DATASET Start Marker

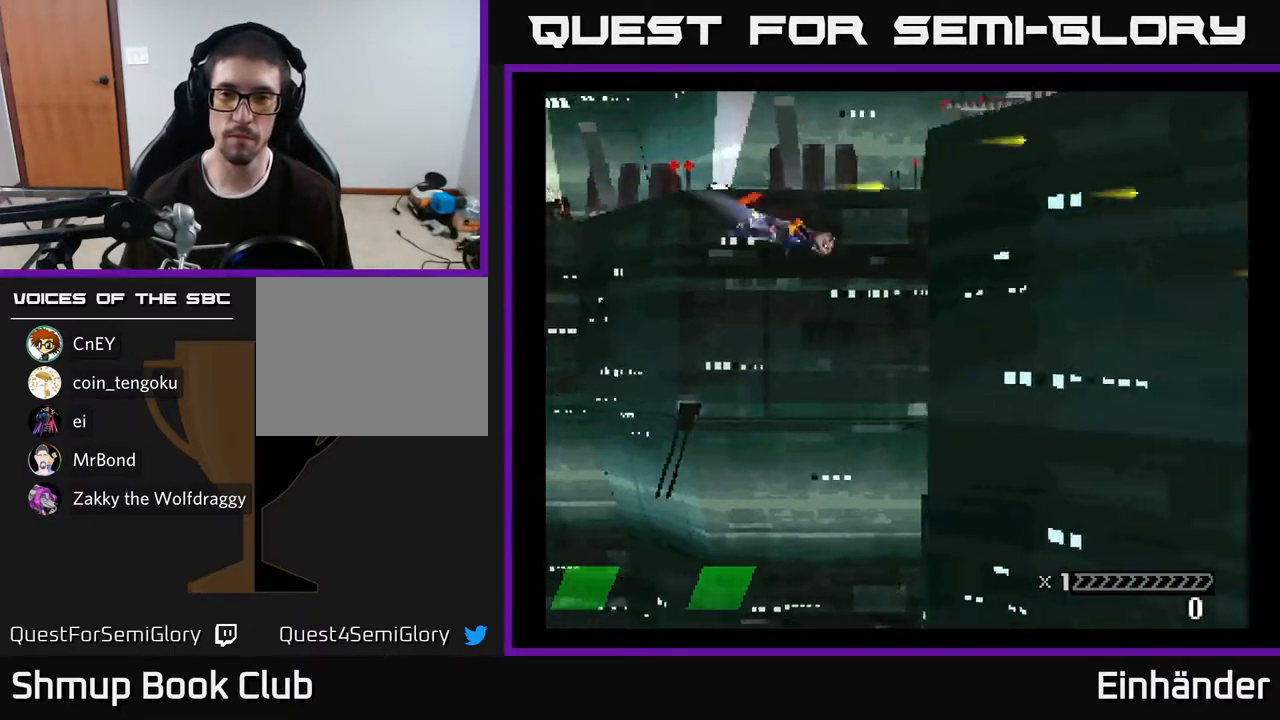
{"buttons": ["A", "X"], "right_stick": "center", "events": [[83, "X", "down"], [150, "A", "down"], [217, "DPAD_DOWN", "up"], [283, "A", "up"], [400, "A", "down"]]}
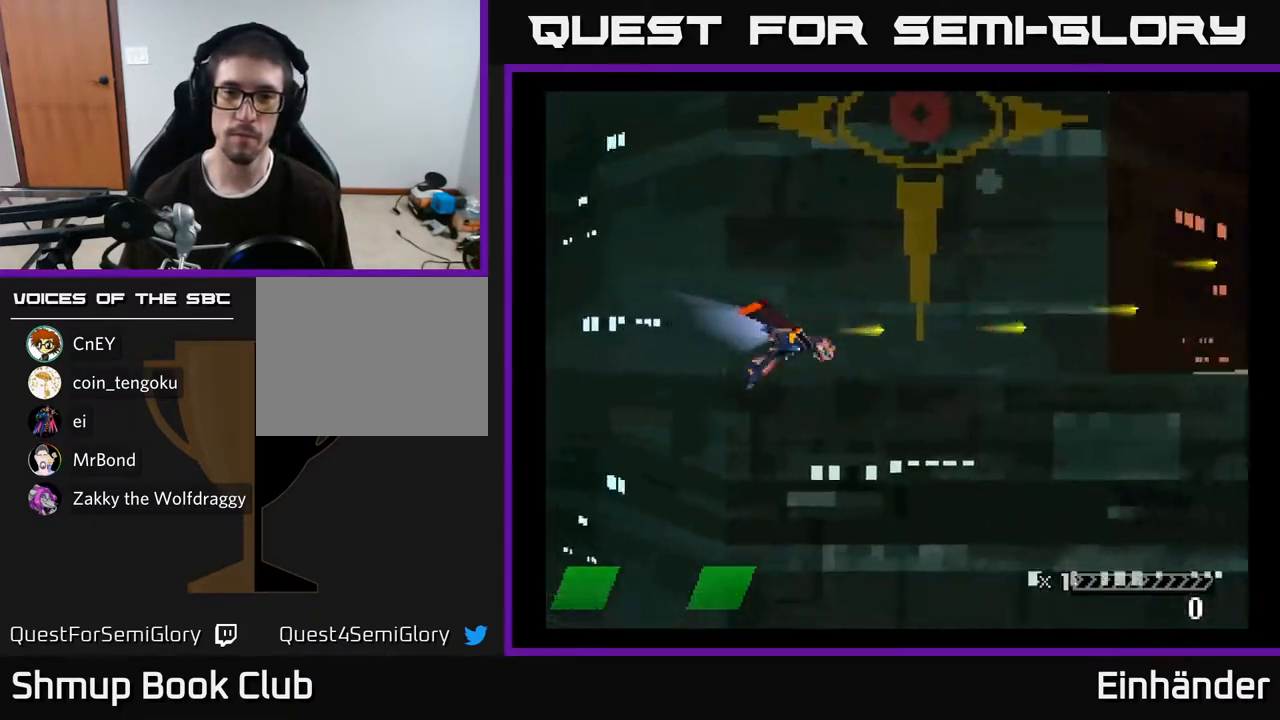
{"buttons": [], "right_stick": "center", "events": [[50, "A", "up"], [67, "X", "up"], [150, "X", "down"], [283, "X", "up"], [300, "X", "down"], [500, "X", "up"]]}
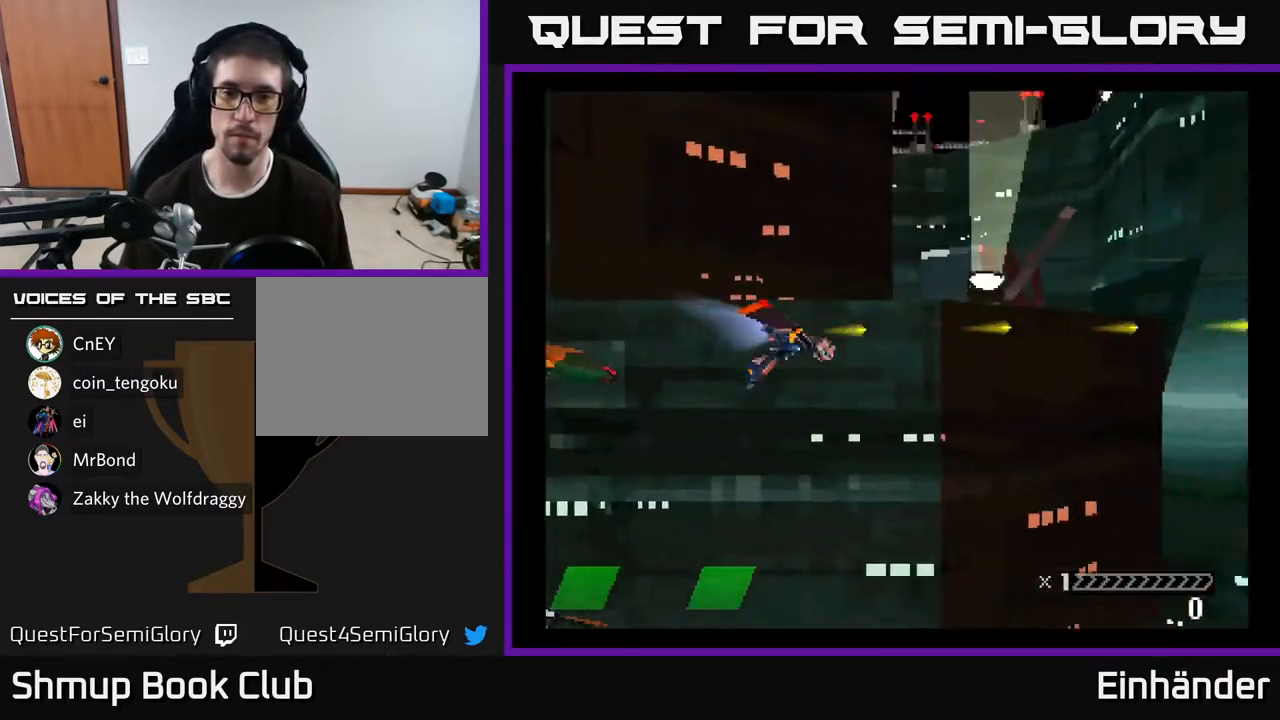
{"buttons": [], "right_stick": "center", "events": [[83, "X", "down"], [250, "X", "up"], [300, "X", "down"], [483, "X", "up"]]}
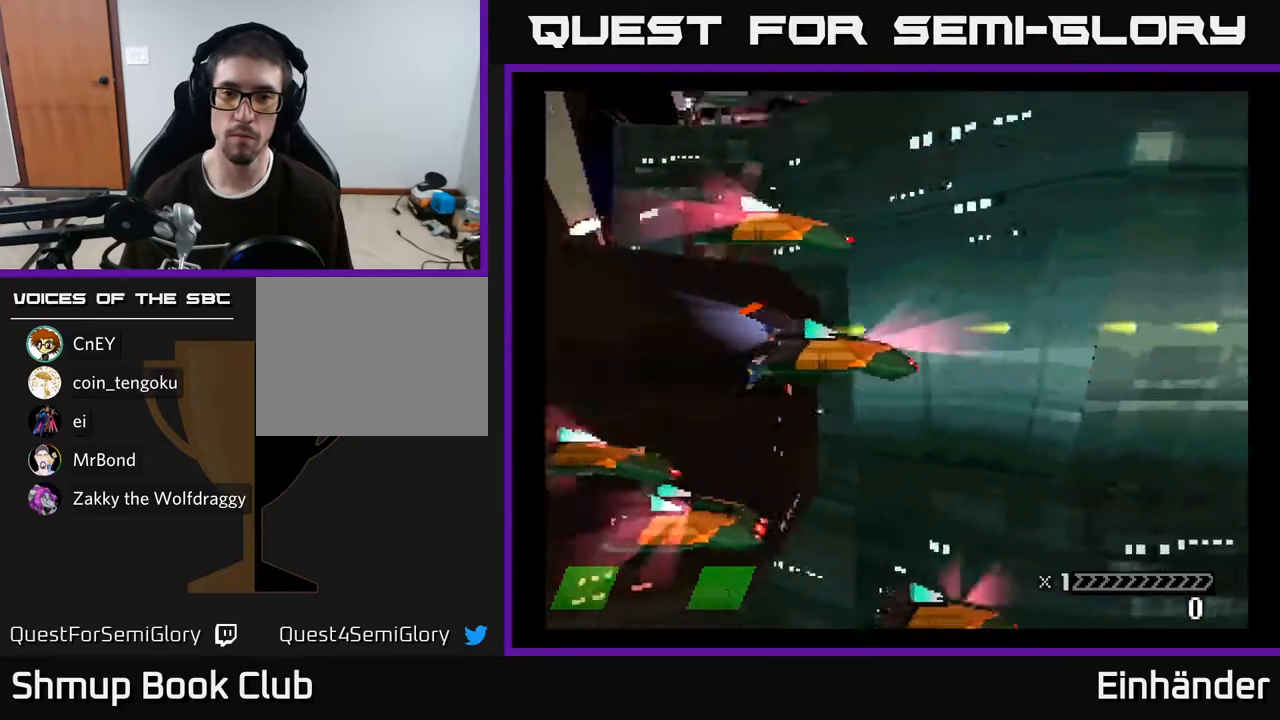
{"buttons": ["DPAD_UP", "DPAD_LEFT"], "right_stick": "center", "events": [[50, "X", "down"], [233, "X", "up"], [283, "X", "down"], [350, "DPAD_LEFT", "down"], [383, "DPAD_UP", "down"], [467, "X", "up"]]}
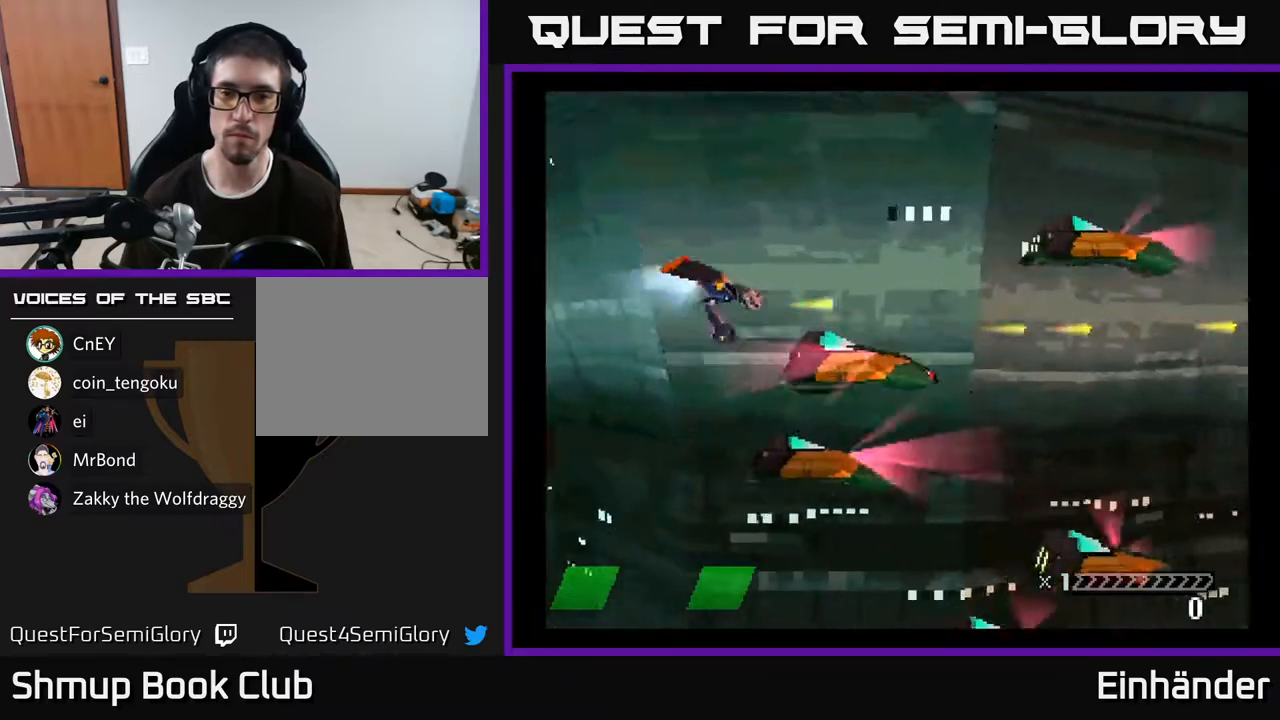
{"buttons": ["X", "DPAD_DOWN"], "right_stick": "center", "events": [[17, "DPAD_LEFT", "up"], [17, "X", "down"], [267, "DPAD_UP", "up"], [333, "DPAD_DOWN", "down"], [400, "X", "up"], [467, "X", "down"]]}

DATASET End Marker

ASSIGNMENT: Your task is to repeat the entries above exactly, omitting the pictures.

OUTPUT OF THE TASK:
{"buttons": ["A", "X"], "right_stick": "center", "events": [[83, "X", "down"], [150, "A", "down"], [217, "DPAD_DOWN", "up"], [283, "A", "up"], [400, "A", "down"]]}
{"buttons": [], "right_stick": "center", "events": [[50, "A", "up"], [67, "X", "up"], [150, "X", "down"], [283, "X", "up"], [300, "X", "down"], [500, "X", "up"]]}
{"buttons": [], "right_stick": "center", "events": [[83, "X", "down"], [250, "X", "up"], [300, "X", "down"], [483, "X", "up"]]}
{"buttons": ["DPAD_UP", "DPAD_LEFT"], "right_stick": "center", "events": [[50, "X", "down"], [233, "X", "up"], [283, "X", "down"], [350, "DPAD_LEFT", "down"], [383, "DPAD_UP", "down"], [467, "X", "up"]]}
{"buttons": ["X", "DPAD_DOWN"], "right_stick": "center", "events": [[17, "DPAD_LEFT", "up"], [17, "X", "down"], [267, "DPAD_UP", "up"], [333, "DPAD_DOWN", "down"], [400, "X", "up"], [467, "X", "down"]]}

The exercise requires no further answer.